» 記述問題 1
竹輪についての本文では、竹輪が1本だけでもビールがたくさん飲めると書かれています。本文はその理由をどう説明していますか。

» 本文の抜粋
++++

編集長のズボラ料理(77) 竹輪の甘酢炒め
棒状のものがついていると、何となく趣が出る。特に細いもの、串を使うものに、その傾向が強い。串カツがそうだし、焼きトリだってそうだ。
本来は手で持って食べやすいようにしたのだろうが、ちょっと疑問がある。例えば焼きトリの場合を詳細に検討してみる。串には鶏肉がたいてい3つ縦に並んでいる。当然だが、串の先についているものから食べる。
1つ目は、串を口との角度をほぼ45度にして構え、串を口の中に差しいれて、歯で1つ目と2つ目の間をかみ、1つ目を引き出して食べる。串がついているので楽々である。
ところが、2つ目からはテクニックが必要になる。口に鶏肉2つ分の長さだけ串を入れると、串の先で口の中を刺してしまう危険性が出てくる。3つ目ともなると、その確率はゆうに8割を超える。
だから、2つ目以降は串を口と並行にしたまま唇に接近させ、歯をむき出して鶏肉の横をくわえ、その状態で串を引いて、何とか口から離し、身の安全を確認してから食べる。そう考えると、串に刺しているのは必ずしも便利だからではなく、趣の問題だという結論に達する。
もっと太い棒状のものは、2つの流れがある。ケチャップをつけて食べるフランクフルトソーセージはもとより、イカの姿焼き、輪切りにして焼いてトウモロコシ、冷やしたキュウリも棒をつけて売る店が増えた。棒は割りばしなどを使い、食べる対象は鶏肉よりかなり大きいので、串ほどの危険性はない。そうなると、棒は食べやすさを求めた結果の可能性が高い。
その反対の流れは、竹輪である。以前は竹輪と言えば、竹を心棒にしている食べ物だった。徳島県・小松島港は竹輪が名産で、和歌山港に向かう船の中で、竹輪をかみながら、ビールを飲んだものだった。この場合は、竹輪は唇と並行状態にして食べる。ところが、竹に近い部分はうまく食いちぎれない。だから、意地でも身の部分をきれいに食べ切りたいという願望が強まり、歯でチビチビとこそげ取るので、たった1本でもビールがたくさん飲めるのである。

++++

» 記述問題 2
レコードの先頭から「picture [0, 0, 1654, 1241]」を含む行までを書き直してください。その際、「Identify the document elements.」を「List every element on the page.」に置き換え、ほかは変えないでください。

» 要素の位置一覧
++++

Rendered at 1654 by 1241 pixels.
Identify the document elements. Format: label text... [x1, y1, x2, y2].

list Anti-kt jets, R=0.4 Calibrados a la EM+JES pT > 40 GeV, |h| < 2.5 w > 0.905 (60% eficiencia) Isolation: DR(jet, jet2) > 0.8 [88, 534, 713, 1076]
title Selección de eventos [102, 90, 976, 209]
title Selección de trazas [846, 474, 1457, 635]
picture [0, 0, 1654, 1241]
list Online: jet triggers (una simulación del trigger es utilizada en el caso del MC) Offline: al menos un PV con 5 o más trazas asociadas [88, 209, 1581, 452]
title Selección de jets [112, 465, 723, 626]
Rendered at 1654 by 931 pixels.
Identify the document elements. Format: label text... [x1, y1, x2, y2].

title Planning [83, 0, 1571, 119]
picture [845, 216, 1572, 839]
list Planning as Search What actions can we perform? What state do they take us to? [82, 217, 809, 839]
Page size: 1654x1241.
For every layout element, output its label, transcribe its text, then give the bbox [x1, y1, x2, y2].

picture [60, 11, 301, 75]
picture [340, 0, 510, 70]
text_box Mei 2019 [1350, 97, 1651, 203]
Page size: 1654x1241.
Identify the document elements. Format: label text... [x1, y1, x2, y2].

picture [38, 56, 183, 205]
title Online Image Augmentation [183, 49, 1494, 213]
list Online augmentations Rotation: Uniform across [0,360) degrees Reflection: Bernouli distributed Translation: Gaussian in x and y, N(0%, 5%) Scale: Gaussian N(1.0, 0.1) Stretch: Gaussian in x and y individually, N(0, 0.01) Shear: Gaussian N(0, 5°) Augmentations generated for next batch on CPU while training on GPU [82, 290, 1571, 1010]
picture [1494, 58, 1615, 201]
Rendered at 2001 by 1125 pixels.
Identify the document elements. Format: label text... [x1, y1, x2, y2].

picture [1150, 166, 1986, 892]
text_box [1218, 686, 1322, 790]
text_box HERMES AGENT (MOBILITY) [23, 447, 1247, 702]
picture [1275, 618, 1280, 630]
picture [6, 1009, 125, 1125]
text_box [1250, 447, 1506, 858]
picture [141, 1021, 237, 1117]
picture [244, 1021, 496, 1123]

++++

» 解答例 1
竹に近い部分はうまく食いちぎれません。そのため、身の部分をきれいに食べ切りたいという気持ちが強くなり、歯でチビチビとこそげ取って食べることになります。だから、たった1本でもビールがたくさん飲めるのです。

» 解答例 2
Rendered at 1654 by 1241 pixels.
List every element on the page. Format: label text... [x1, y1, x2, y2].

list Anti-kt jets, R=0.4 Calibrados a la EM+JES pT > 40 GeV, |h| < 2.5 w > 0.905 (60% eficiencia) Isolation: DR(jet, jet2) > 0.8 [88, 534, 713, 1076]
title Selección de eventos [102, 90, 976, 209]
title Selección de trazas [846, 474, 1457, 635]
picture [0, 0, 1654, 1241]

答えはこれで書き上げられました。